Locking properties of AbstractArrays

question

#1

Are AbstractArrays thread safe? I am trying to parallelize a code by using threads and am currently getting some performance gain by using Thread.@threads which shouldn’t come ideally if they were thread-safe.

    Threads.@threads for i in 1 : length(x)
        wndw_low = Int(max(1, low(i)))
        wndw_high = Int(min(stencil_length, high(i)))
        convolve!(x_temp, x, coeffs, i, mid, wndw_low, wndw_high)
    end
function convolve!{T<:Real}(x_temp::AbstractVector{T}, x::AbstractVector{T}, coeffs::SVector,
                   i::Int, mid::Int, wndw_low::Int, wndw_high::Int)
    #=
        Here we are taking the weighted sum of a window of the input vector to calculate the derivative
        at the middle point. This requires choosing the end points carefully which are being passed from above.
    =#
    @inbounds for idx in wndw_low:wndw_high
        x_temp[i] += coeffs[idx] * x[i - (mid-idx)]
    end
end

So my question is that whether the performance will improve if I let threads work on a separate array of their own or is this the optimal way to get performance?


#2

There are many different AbstractArray and they have different thread safety behavior.
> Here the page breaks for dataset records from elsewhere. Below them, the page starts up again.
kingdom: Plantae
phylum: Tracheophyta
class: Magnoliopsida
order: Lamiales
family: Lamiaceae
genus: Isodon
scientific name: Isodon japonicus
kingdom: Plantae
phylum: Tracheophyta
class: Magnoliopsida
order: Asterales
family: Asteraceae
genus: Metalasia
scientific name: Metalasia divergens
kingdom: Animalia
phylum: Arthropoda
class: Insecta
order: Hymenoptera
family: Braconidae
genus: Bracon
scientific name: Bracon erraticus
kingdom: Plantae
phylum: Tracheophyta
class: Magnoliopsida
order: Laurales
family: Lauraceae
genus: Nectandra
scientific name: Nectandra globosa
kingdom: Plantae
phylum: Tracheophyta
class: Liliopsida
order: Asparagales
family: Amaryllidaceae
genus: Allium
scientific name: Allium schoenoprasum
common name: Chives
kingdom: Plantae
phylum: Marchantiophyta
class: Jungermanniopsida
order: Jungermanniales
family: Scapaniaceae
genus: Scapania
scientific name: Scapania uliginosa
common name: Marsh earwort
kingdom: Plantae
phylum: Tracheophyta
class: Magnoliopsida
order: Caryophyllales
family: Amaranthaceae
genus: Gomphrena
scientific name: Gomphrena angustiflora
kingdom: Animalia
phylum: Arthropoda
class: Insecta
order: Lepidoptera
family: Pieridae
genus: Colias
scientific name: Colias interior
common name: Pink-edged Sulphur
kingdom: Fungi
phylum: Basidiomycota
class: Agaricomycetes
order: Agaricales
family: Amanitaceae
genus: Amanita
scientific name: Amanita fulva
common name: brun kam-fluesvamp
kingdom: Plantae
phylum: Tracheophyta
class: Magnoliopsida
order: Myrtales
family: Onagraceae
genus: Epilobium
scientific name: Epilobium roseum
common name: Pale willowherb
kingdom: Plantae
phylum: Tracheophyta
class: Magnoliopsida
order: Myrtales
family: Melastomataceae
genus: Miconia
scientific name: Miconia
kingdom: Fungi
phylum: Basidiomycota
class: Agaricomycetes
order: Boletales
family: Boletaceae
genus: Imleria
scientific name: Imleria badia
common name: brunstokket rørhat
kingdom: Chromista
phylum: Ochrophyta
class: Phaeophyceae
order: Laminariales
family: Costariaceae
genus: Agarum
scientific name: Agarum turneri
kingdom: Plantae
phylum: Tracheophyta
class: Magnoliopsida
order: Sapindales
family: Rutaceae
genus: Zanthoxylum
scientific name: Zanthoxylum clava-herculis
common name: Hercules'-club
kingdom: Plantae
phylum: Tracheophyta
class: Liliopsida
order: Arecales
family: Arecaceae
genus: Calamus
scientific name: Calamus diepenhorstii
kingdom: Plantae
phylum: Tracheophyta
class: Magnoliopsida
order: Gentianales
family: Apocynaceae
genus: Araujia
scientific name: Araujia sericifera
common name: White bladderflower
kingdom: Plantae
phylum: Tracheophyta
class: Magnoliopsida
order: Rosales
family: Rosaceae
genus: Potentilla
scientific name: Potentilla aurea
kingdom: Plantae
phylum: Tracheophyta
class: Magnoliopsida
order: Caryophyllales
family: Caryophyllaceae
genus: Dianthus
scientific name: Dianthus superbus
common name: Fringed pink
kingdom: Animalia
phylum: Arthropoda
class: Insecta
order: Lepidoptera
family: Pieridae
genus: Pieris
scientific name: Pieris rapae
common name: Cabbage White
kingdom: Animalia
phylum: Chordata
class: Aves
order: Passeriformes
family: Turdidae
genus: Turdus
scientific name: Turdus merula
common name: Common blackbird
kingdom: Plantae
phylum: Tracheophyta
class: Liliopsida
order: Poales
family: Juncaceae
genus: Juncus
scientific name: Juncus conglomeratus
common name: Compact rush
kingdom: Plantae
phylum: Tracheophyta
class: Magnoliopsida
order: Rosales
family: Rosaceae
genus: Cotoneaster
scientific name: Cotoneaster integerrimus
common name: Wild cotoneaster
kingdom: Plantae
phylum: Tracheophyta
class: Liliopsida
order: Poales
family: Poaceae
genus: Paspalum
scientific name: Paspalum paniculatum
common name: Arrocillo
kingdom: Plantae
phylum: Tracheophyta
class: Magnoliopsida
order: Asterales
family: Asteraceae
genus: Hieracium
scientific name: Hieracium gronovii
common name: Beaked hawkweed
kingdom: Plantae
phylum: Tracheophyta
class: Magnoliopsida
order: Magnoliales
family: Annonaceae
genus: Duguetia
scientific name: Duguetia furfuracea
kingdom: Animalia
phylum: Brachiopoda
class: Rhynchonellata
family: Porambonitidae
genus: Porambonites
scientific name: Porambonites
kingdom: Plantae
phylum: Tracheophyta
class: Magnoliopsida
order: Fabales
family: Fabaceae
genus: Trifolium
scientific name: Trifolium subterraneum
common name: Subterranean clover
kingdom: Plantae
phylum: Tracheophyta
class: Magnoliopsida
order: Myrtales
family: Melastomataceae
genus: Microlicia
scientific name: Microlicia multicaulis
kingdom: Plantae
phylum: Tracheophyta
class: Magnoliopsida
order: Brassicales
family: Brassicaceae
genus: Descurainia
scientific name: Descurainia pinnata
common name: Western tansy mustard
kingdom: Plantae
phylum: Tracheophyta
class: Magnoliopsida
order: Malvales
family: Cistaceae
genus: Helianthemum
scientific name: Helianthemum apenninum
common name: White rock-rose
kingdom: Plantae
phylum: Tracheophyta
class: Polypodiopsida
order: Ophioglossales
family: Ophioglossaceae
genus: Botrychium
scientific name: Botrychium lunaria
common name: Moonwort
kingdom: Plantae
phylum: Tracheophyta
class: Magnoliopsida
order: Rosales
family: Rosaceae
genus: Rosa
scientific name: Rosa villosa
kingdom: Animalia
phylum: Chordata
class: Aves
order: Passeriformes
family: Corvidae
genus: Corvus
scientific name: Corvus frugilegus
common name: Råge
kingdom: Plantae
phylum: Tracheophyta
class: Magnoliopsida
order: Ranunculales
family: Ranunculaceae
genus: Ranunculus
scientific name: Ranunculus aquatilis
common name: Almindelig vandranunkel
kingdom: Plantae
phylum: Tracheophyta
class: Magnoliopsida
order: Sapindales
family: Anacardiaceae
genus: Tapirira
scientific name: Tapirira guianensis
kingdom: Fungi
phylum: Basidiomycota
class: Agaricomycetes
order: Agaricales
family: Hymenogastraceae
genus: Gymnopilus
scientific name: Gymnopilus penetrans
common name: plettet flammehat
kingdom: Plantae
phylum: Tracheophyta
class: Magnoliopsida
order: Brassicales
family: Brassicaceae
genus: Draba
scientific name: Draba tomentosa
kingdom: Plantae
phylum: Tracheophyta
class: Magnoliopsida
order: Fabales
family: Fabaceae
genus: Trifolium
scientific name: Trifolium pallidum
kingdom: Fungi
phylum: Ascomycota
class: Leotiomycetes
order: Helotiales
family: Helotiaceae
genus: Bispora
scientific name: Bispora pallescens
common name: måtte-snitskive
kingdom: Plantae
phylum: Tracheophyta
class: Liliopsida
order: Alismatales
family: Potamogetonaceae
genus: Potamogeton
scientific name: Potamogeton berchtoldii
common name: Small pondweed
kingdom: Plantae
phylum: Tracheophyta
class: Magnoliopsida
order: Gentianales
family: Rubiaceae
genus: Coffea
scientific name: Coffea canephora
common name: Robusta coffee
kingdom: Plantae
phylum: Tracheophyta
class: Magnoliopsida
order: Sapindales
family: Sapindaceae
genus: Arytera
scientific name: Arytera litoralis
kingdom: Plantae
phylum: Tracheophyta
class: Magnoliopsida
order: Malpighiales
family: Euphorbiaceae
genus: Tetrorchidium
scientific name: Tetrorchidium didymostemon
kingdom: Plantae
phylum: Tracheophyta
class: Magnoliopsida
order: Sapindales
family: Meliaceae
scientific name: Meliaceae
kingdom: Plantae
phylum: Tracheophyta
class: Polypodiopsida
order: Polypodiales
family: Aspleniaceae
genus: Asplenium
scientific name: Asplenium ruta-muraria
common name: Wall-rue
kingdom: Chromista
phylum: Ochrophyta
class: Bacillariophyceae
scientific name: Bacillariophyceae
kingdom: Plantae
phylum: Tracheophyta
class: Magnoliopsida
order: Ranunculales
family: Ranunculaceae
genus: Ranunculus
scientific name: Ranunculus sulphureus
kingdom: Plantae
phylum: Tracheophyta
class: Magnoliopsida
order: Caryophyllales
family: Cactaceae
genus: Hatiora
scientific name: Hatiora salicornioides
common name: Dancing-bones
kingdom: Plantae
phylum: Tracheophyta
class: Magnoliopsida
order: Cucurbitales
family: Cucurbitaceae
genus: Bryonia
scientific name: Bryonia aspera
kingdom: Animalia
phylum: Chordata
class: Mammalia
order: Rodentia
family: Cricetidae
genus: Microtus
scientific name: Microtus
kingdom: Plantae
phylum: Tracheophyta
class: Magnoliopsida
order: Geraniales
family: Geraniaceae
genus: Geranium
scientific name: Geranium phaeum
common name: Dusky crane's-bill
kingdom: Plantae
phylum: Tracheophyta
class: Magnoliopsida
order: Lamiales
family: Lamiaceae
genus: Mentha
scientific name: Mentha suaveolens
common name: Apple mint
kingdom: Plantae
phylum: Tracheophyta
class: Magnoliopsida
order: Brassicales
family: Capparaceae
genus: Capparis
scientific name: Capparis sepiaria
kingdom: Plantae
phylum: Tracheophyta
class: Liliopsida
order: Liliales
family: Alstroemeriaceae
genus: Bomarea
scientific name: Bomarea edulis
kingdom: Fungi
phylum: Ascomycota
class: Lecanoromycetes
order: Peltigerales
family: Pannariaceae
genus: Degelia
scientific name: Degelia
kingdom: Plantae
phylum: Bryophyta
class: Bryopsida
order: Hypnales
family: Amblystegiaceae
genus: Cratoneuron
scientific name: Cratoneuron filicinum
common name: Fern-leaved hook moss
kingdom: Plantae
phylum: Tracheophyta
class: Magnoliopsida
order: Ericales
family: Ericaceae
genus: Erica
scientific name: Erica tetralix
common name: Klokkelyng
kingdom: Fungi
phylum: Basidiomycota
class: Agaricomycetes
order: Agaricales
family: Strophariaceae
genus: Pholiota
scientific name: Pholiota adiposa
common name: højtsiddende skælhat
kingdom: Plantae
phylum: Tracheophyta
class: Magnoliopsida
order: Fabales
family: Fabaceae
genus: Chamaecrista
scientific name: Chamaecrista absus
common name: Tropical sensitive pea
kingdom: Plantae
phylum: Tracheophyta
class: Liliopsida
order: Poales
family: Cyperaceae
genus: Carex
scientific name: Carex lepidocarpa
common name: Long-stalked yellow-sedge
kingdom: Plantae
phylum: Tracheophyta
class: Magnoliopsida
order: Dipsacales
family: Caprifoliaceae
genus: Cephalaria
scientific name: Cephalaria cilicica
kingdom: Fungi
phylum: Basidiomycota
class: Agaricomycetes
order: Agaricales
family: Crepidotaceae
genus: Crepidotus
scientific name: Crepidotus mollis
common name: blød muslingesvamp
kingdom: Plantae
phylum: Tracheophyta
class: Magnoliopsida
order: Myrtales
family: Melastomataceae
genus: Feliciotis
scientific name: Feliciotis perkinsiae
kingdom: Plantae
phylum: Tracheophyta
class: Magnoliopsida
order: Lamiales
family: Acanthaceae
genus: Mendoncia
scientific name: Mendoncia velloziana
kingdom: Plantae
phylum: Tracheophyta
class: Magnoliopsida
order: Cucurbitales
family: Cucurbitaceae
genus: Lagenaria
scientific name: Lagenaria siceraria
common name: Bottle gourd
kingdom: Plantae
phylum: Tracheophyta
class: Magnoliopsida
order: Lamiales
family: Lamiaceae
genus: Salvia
In general though. x_temp[i] += is NEVER thread safe if two thread access the same i. It can be thread safe if you can guarantee i are all different for different threads but not if different indices belongs to the same memory location which is the case for BitArray

Performance wise, you should make sure each thread work on different memory. What you are doing should be fine.

Note that I dont think LLVM has enough information to hoist the memory access to x_temp in convolve! it’ll be better if you do xtempi = x_temp[i] before the loop, xtempi += in the loop and x_temp[i] = xtempi after the loop. This is not thread specific.